#### [Selected excerpt]
○ ○ ○ ○ ○ ○ ○

GSN treats a temporal interaction stream as a sequence of mini-graph snapshots (one per time bucket) and maintains a persistent recurrent state for every node across snapshots. Each snapshot runs:
- Read the per-node state from a
DenseStateTable. - Update the state with a Mamba-2 state-space step driven by the current node features and bucket Δt.
- Mix node representations via a one-hop, edge-gated message passing layer (plus optional FFN).
- Score candidate (src, dst) edges with a learned dot or MLP scorer.
- Commit the updated state back to the table (uniform or learned per-node EMA), ready for the next snapshot.
The framework is built on TensorFlow / Keras (>=2.16) and targets the
TGB benchmark datasets, downloaded
directly from the Zenodo record 7213796.
No py-tgb dependency.
- Installation
- Quick start
- Datasets
- Repository layout
- How it works
- Training
- Evaluation
- Configuration reference
- Checkpoints and artefacts
- Reproducibility
- Tips and gotchas
- Development
- Project status
GSN targets Python ≥ 3.10 and TensorFlow ≥ 2.16. A CUDA-enabled GPU is strongly recommended.
# 1. Create a fresh environment (example: conda)
conda create -n gsn python=3.10 -y
conda activate gsn
# 2. Install TensorFlow with GPU support, then install GSN editable
pip install "tensorflow[and-cuda]>=2.16"
pip install -e ".[dev]" # editable + black/isort/pytestDirect runtime dependencies (declared in setup.py):
tensorflow >= 2.16einops >= 0.7numpy >= 1.24pyyaml >= 6.0tqdm >= 4.66rich >= 13.0(used for the training/eval progress bars)
The Mamba-2 SSD kernel ships inside the repo at
gsn/layers/mamba2/ — no separate mamba_ssm install is required for GSN.
# Train on UCI for 1 epoch using the bundled config
python examples/train.py configs/uci.yaml --epochs 1
# Train on Wikipedia, override LR and pick GPU 0
python examples/train.py configs/wikipedia.yaml --lr 1e-4 --gpu 0
# Resume from a saved checkpoint (loads best.weights.h5 by default)
python examples/train.py configs/wikipedia.yaml \
--checkpoint checkpoints/tgbl-wiki/ \
--from_epoch 5
# DyGLib/DyGMamba-aligned standalone evaluation
python examples/evaluate.py \
--dataset tgbl-uci \
--checkpoint examples/checkpoints/tgbl-uci/ \
--epoch 1 \
--seed 2020 \
--batch_events 256 \
--metric_batch_size 200All hyperparameters live in the YAML files under configs/. CLI flags
override individual fields — see Configuration reference.

○ ○ ○ ○ ○ ○ ○

#### [Entries shown]
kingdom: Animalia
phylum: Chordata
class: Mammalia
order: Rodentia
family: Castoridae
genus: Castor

○ ○ ○ ○ ○ ○ ○

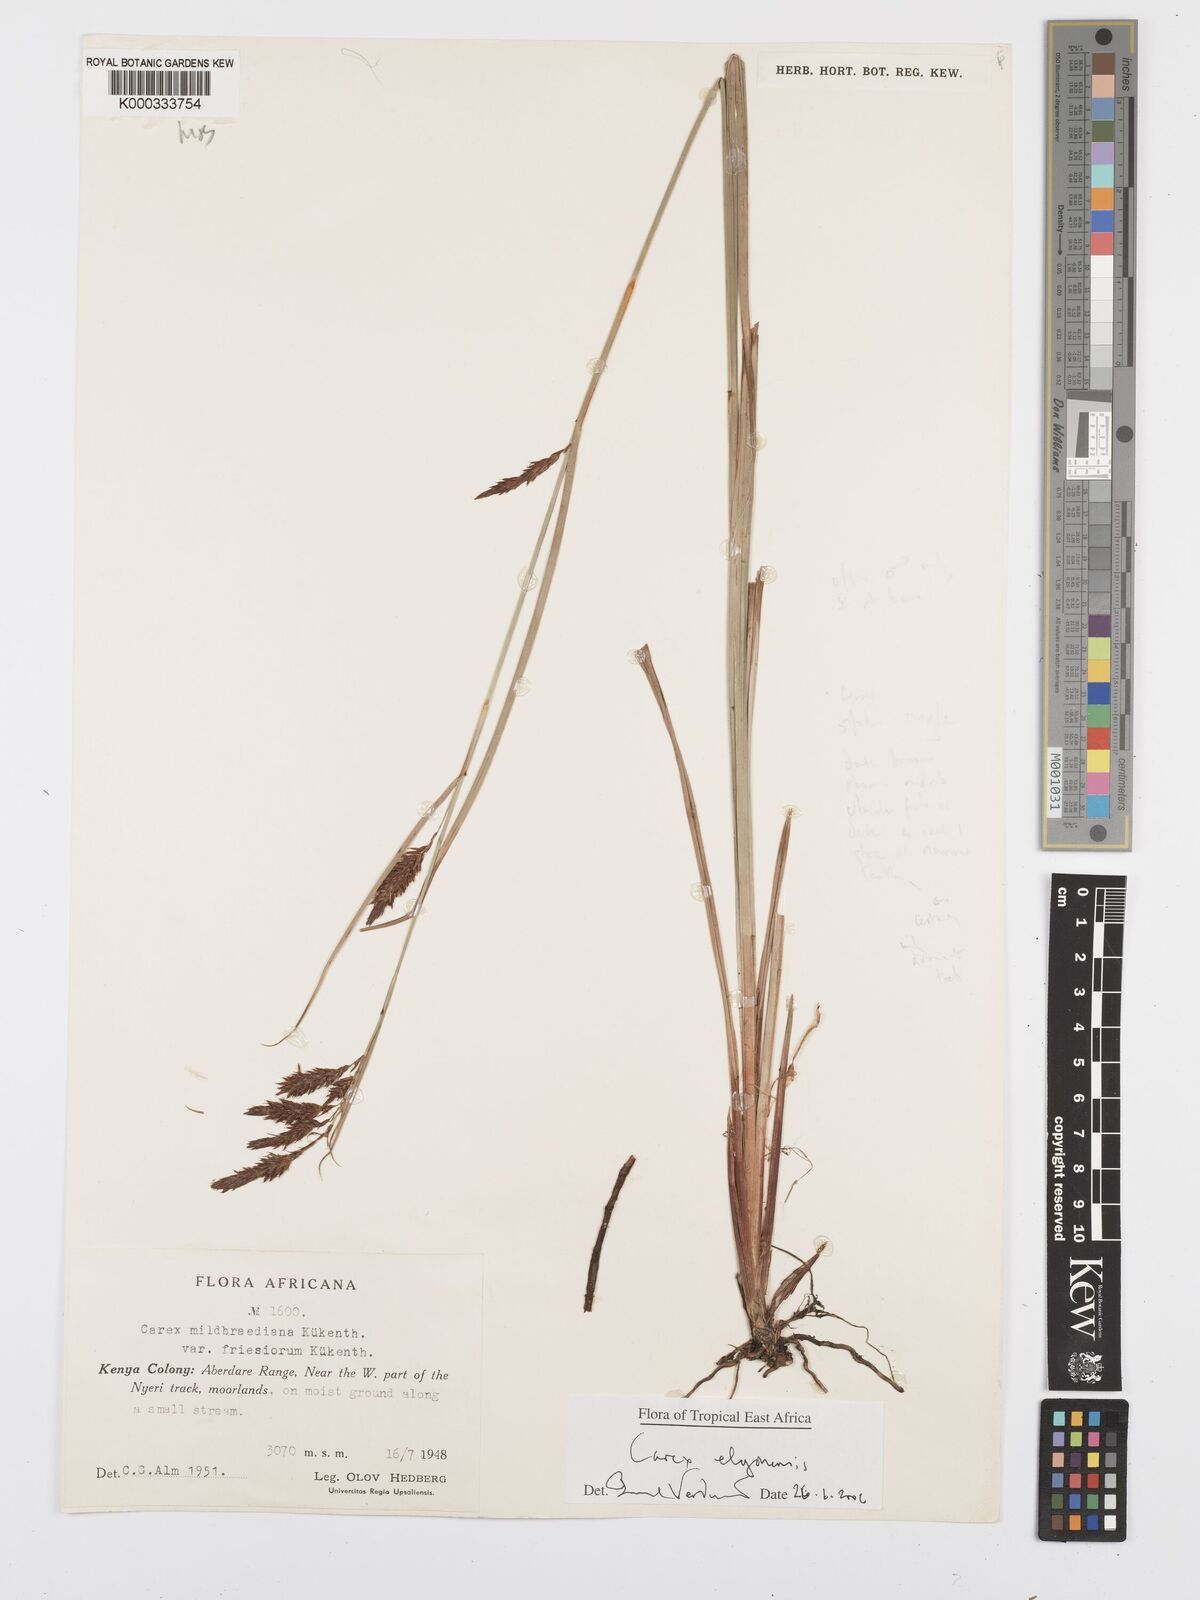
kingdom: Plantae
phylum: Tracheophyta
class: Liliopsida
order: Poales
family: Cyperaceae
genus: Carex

○ ○ ○ ○ ○ ○ ○

#### [What you will do]
(1) Answer these questions from the GSN text:
(a) What is the minimum Python version GSN targets?
(b) What is the number of the Zenodo record the datasets are downloaded from?
(c) In which repository path does the Mamba-2 SSD kernel ship?
(2) Give every direct runtime dependency that the GSN text says is declared in setup.py, with its version requirement.
(3) Reproduce the part of the GSN text that opens with the words containing "- Mix node representations" and closes with "No py-tgb dependency.".
Answer from the GSN text only, not from the listing.

#### [Answers for the tasks]
(1)
(a) Python ≥ 3.10
(b) 7213796
(c) gsn/layers/mamba2/

(2)
tensorflow >= 2.16
einops >= 0.7
numpy >= 1.24
pyyaml >= 6.0
tqdm >= 4.66
rich >= 13.0

(3)
- Mix node representations via a one-hop, edge-gated message passing layer (plus optional FFN).
- Score candidate (src, dst) edges with a learned dot or MLP scorer.
- Commit the updated state back to the table (uniform or learned per-node EMA), ready for the next snapshot.
The framework is built on TensorFlow / Keras (>=2.16) and targets the
TGB benchmark datasets, downloaded
directly from the Zenodo record 7213796.
No py-tgb dependency.